Калина (Когут) - страница 96

— Ты ведь так не думаешь, Борис. Я вижу.

— Ты права. Можно это сказать по-другому. Каждый отдельный человек: ты, я — кем бы он ни был, открывателем, завоевателем, вождем, художником, — он безымянный, он нуль. Есть на свете именно эта человеческая единица или ее нет, для человечества это не имеет никакого значения. Три миллиарда людей множатся без Наполеона и без Ван-Гога, дело в том, что человек имеет значение только в коллективе и сквозь призму коллектива, любое произведение любого художника — велик он или мал, никчемен или гениален — является абсолютным концентратом индивидуальности, противоположностью коллектива, массы. Вождь, все равно какой — Александр Великий или Наполеон, — выражает желания, чувства, стремления масс; художник выражает нечто прямо противоположное, выражает антимассу. Выражает! Хочет выразить, ему кажется, что выражает. Отсюда эпохи, богатые вождями, бедны, как правило, гениальными художниками. Сам же художник бьется над своей антимассой независимо от того, гениален он или совершенно бездарен, он за это платит всегда одной ценой, это цена чудачества, донкихотства, одиночества, цена противостояния. Теперь ты понимаешь, почему это бессмысленно, почему быть художником абсурдно, если ты не гений.

— Просто у тебя мрачное настроение, чему я не удивляюсь.
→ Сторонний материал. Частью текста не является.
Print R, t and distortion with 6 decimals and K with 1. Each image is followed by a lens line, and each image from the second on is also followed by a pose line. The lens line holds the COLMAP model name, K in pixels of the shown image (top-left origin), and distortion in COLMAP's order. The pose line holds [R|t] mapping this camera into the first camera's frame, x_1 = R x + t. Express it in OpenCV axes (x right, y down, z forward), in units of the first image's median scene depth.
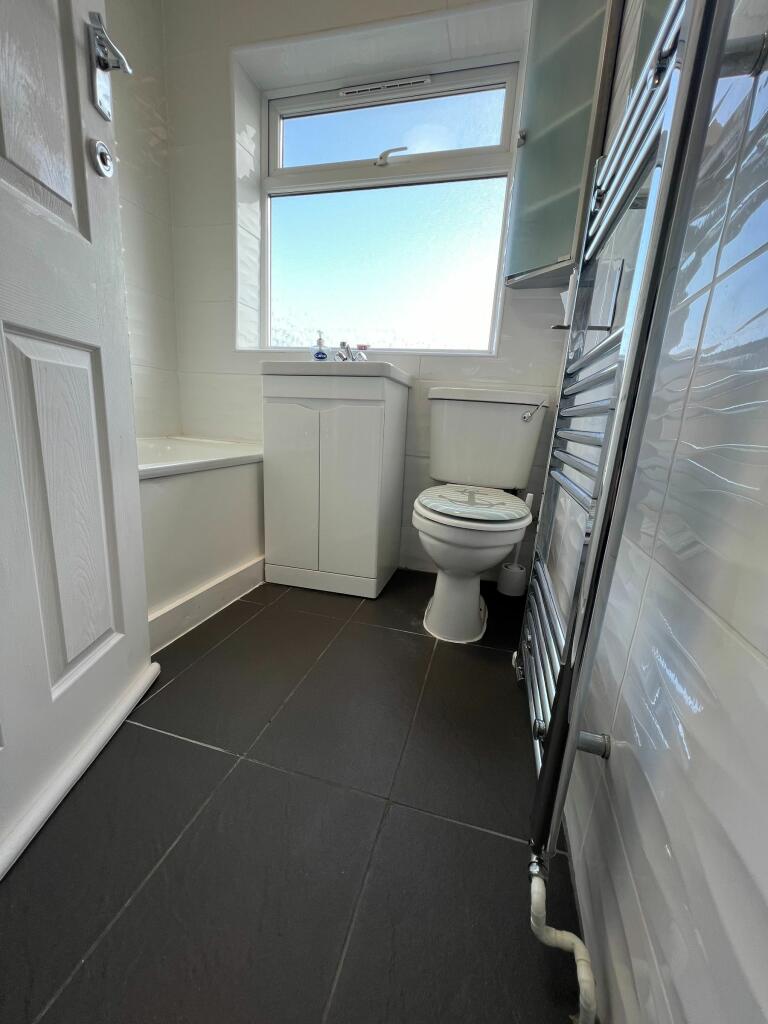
lens RADIAL K [[410.4, 0, 383.4], [0, 410.4, 512.6], [0, 0, 1]] dist [-0.006047, 0.001554]
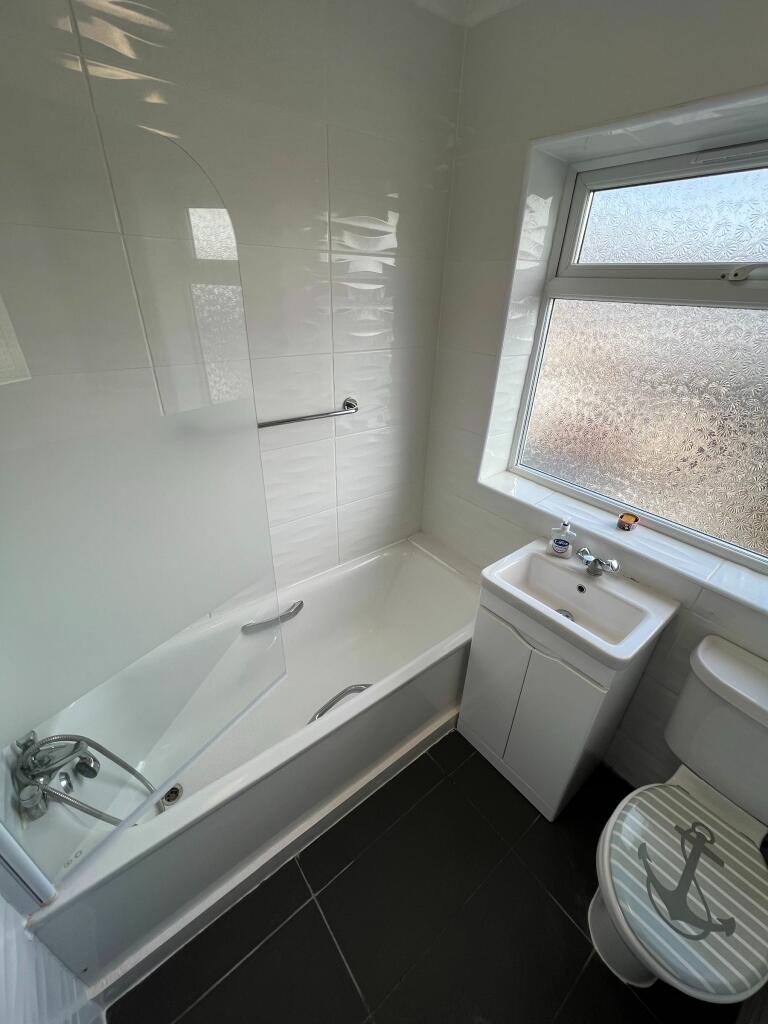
lens RADIAL K [[410.4, 0, 382.1], [0, 410.4, 515.7], [0, 0, 1]] dist [-0.006047, 0.001554]
pose [[0.803913, 0.259334, -0.535229, -0.010334], [-0.116578, 0.951180, 0.285774, -0.592737], [0.583209, -0.167342, 0.794898, 0.109371]]
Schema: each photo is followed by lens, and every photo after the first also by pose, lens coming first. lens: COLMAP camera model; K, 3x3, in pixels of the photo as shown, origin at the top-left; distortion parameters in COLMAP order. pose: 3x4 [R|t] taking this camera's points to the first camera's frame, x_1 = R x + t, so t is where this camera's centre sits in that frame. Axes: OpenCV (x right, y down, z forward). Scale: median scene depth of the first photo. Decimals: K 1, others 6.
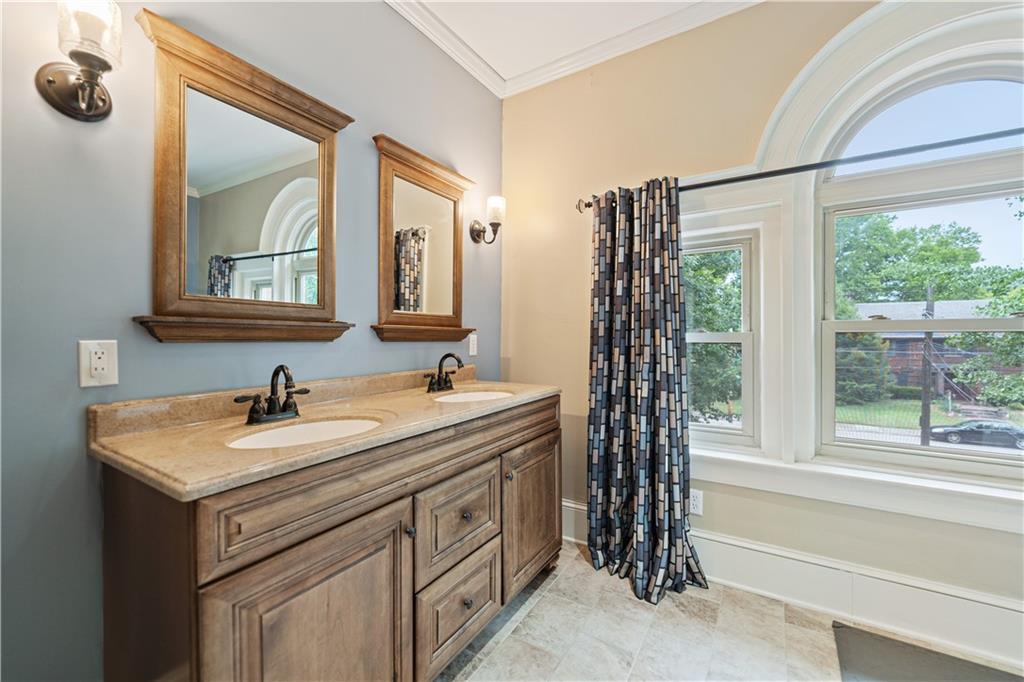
lens RADIAL K [[420.5, 0, 510.0], [0, 420.5, 340.0], [0, 0, 1]] dist [0.002998, -0.000848]
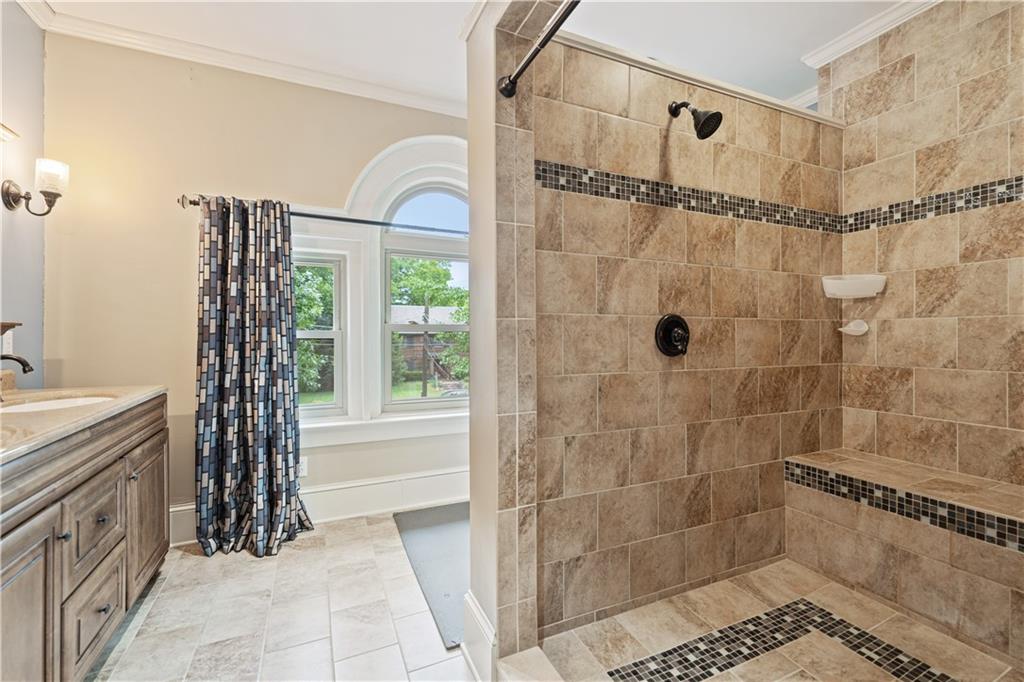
lens RADIAL K [[420.5, 0, 510.3], [0, 420.5, 335.6], [0, 0, 1]] dist [0.002998, -0.000848]
pose [[0.558506, -0.002317, 0.829497, -0.258708], [0.002420, 0.999996, 0.001164, -0.002868], [-0.829497, 0.001357, 0.558510, -0.218082]]
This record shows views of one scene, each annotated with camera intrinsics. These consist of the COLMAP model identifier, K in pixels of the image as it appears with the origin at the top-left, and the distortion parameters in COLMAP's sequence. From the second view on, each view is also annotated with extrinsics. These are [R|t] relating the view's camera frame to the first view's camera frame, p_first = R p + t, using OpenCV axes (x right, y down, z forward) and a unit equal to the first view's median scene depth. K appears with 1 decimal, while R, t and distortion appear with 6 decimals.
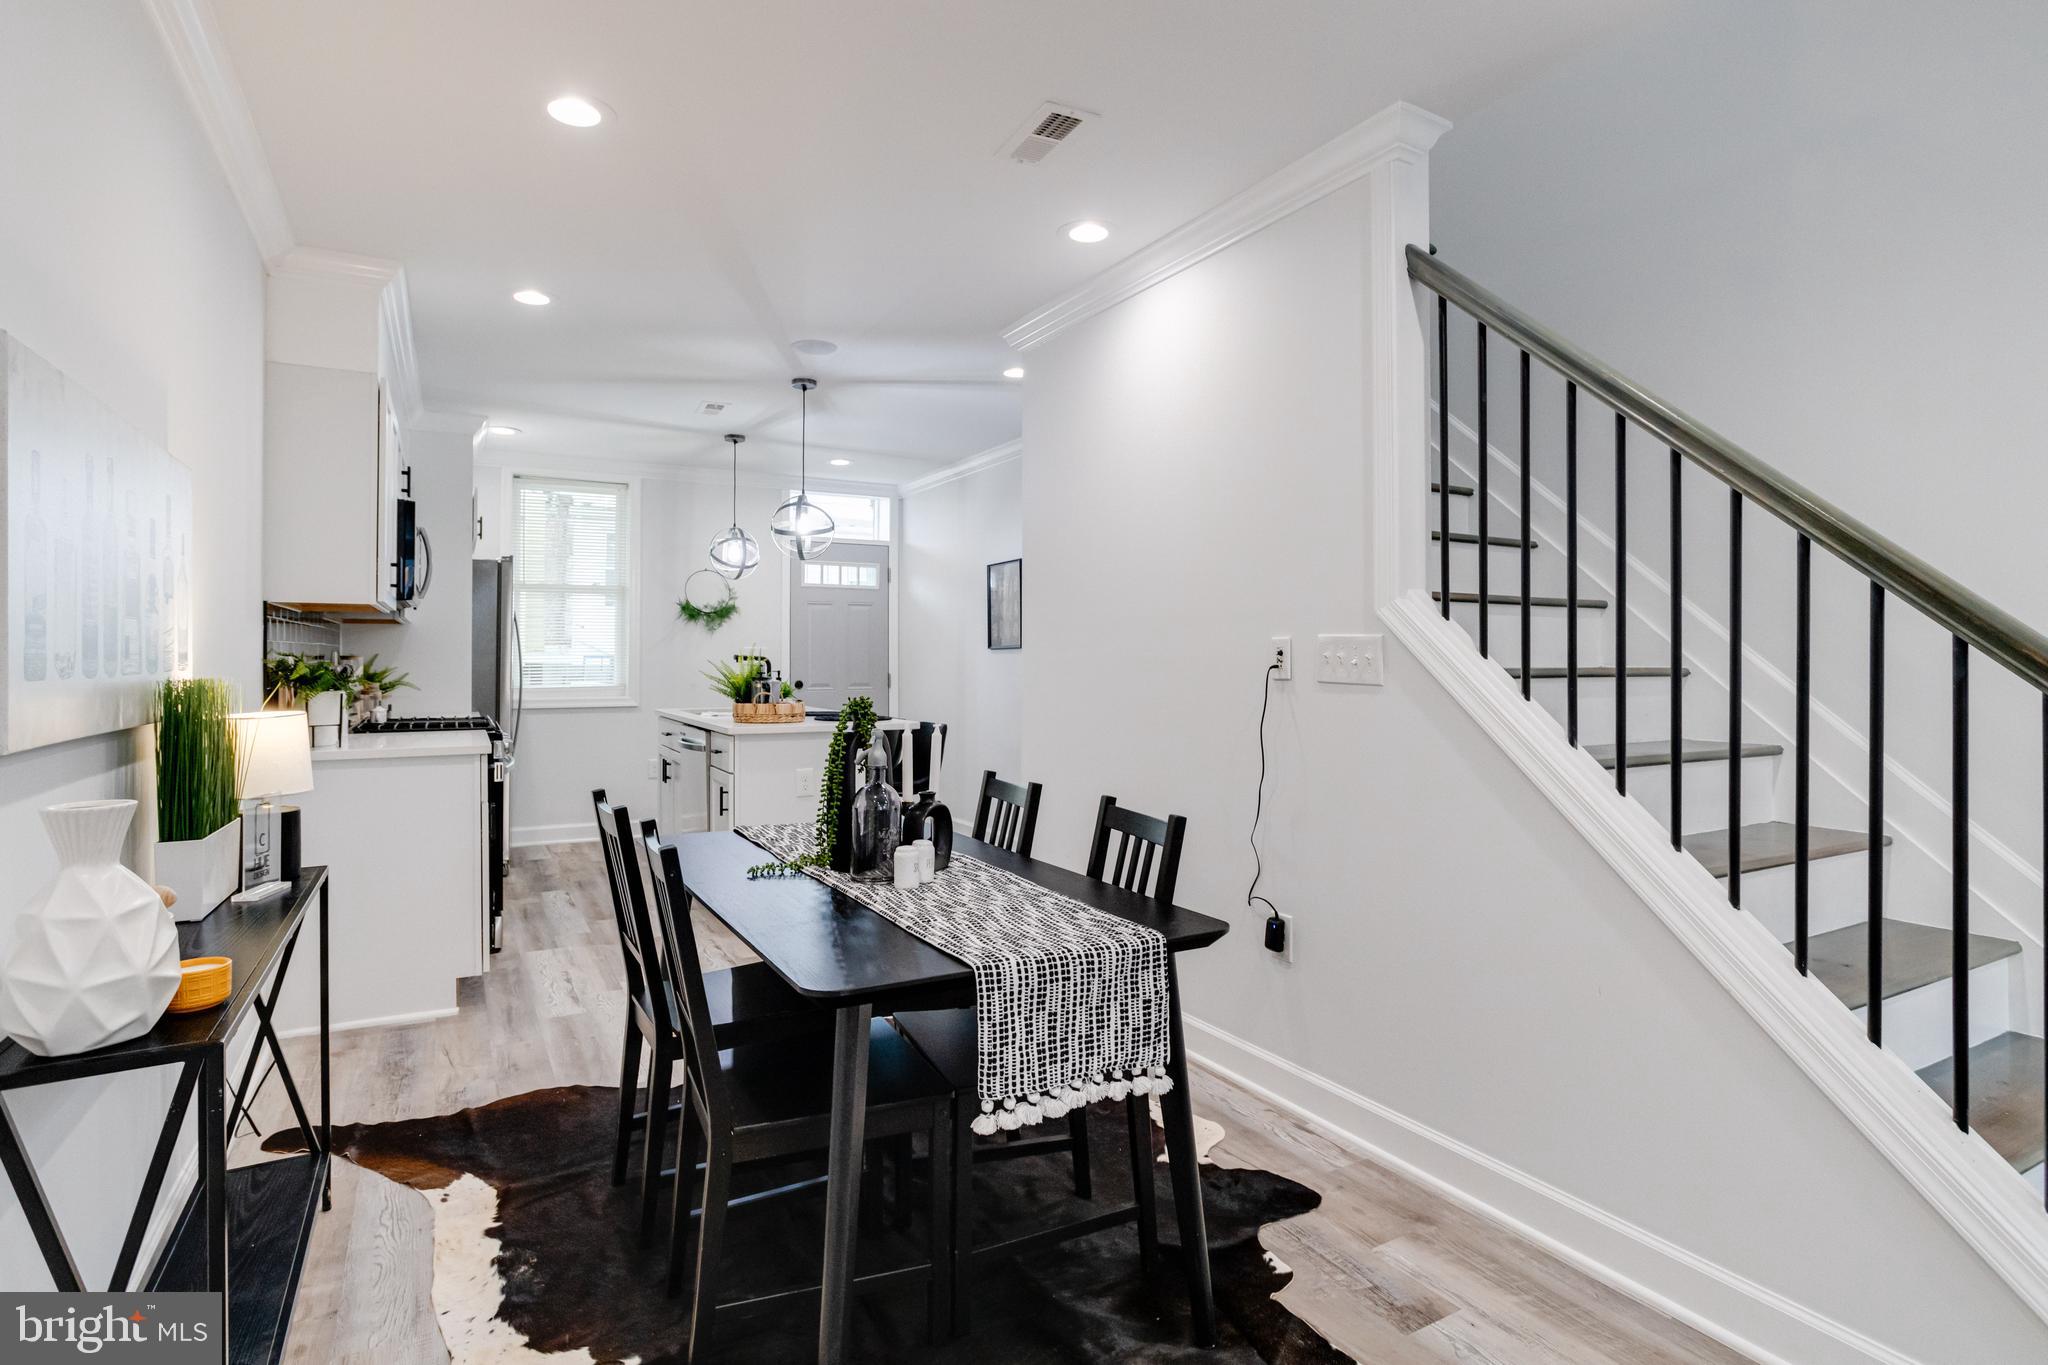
lens RADIAL K [[1041.7, 0, 1013.9], [0, 1041.7, 652.3], [0, 0, 1]] dist [-0.041223, 0.024440]
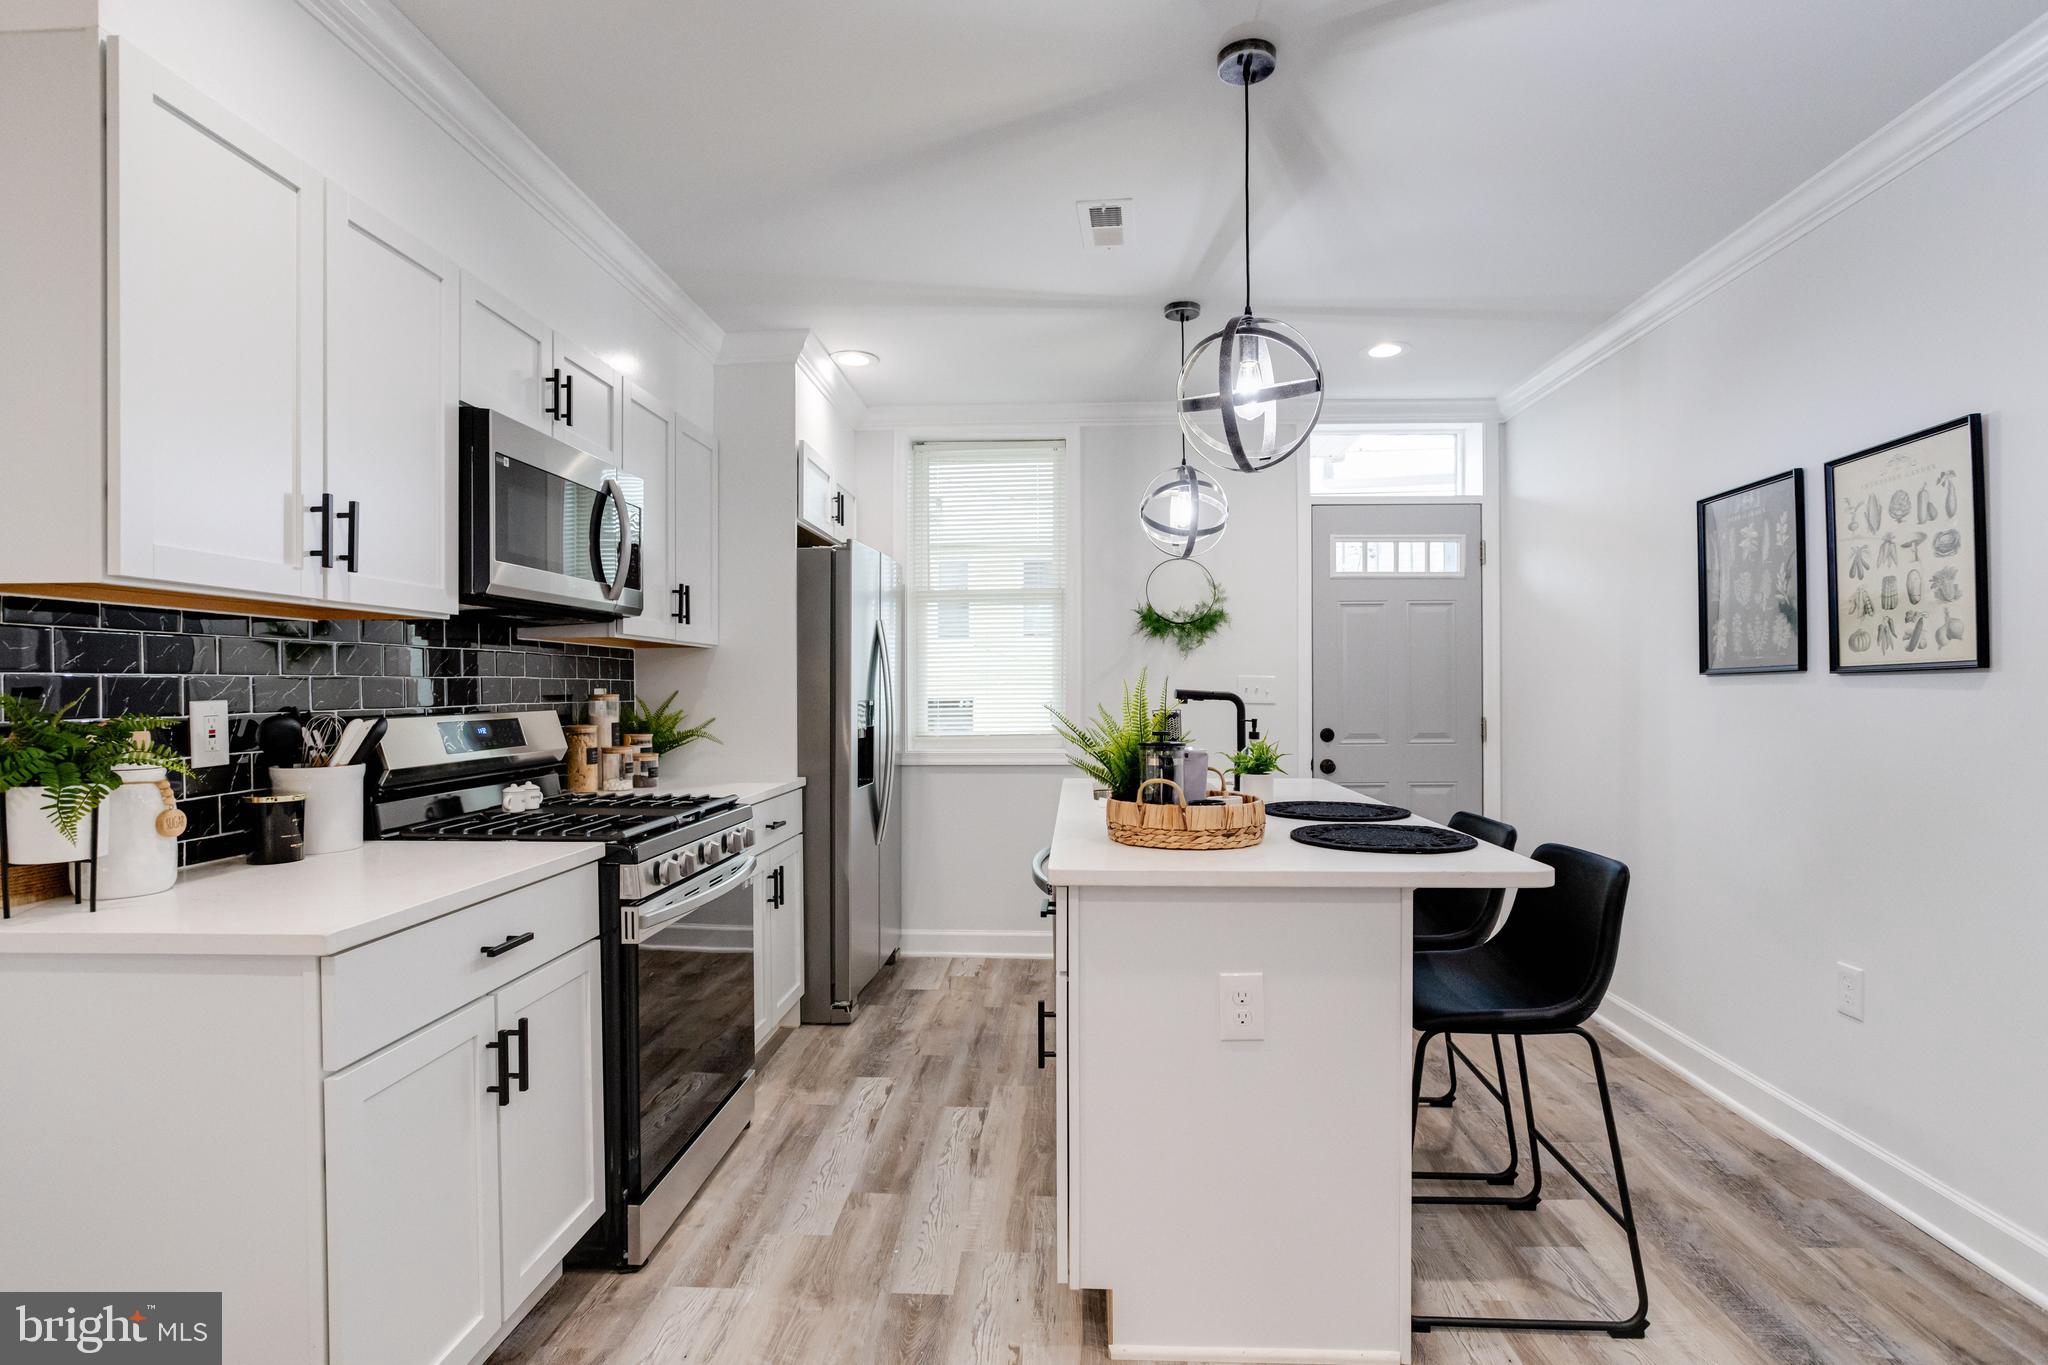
lens RADIAL K [[1022.4, 0, 1029.8], [0, 1022.4, 684.1], [0, 0, 1]] dist [-0.040306, 0.022529]
pose [[0.852402, -0.004957, -0.522863, -0.061552], [0.006908, 0.999975, 0.001782, -0.002975], [0.522841, -0.005131, 0.852415, 0.602830]]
— Если хочешь знать, вся жизнь художника — мрачное настроение, и только немногие получают талисман в виде бессмертия. Другие выкладываются, не получая ничего взамен. Самоубийство из любви к искусству. А выглядит это так: импресарио на глазах зрителей подстрекает тебя, подзуживает, ведь он этим живет, и он говорит так, чтобы все зрители слышали, он говорит: настоящий творец, художник — тот, кто, даже терзаясь сомнениями, не надеясь на успех, творит, а ты, поскольку на тебя смотрят, обязательно хочешь, более того — должен быть истинным художником, поэтому ты не можешь отступить, уйти, оставив поле боя гениям; а импресарио говорит, что творчество всегда было и есть геройство, и ты даешь подстрекать себя и, терзаясь сомнениями, не надеясь на успех, надеваешь на себя этот свой хомут; это происходит по двум причинам: во-первых, импресарио, или там эксперт, или критик должны жить, а во-вторых, что было бы, если бы все бездарности сошли с арены! Тогда не было бы и гениев, так как не было бы сравнительной шкалы. И вот я считаю, что при таких условиях нет ничего героического в этом маниакальном упорстве, в этом творчестве без надежд; более достойно человека уйти, заняться чем-нибудь полезным или же просто ничего не делать.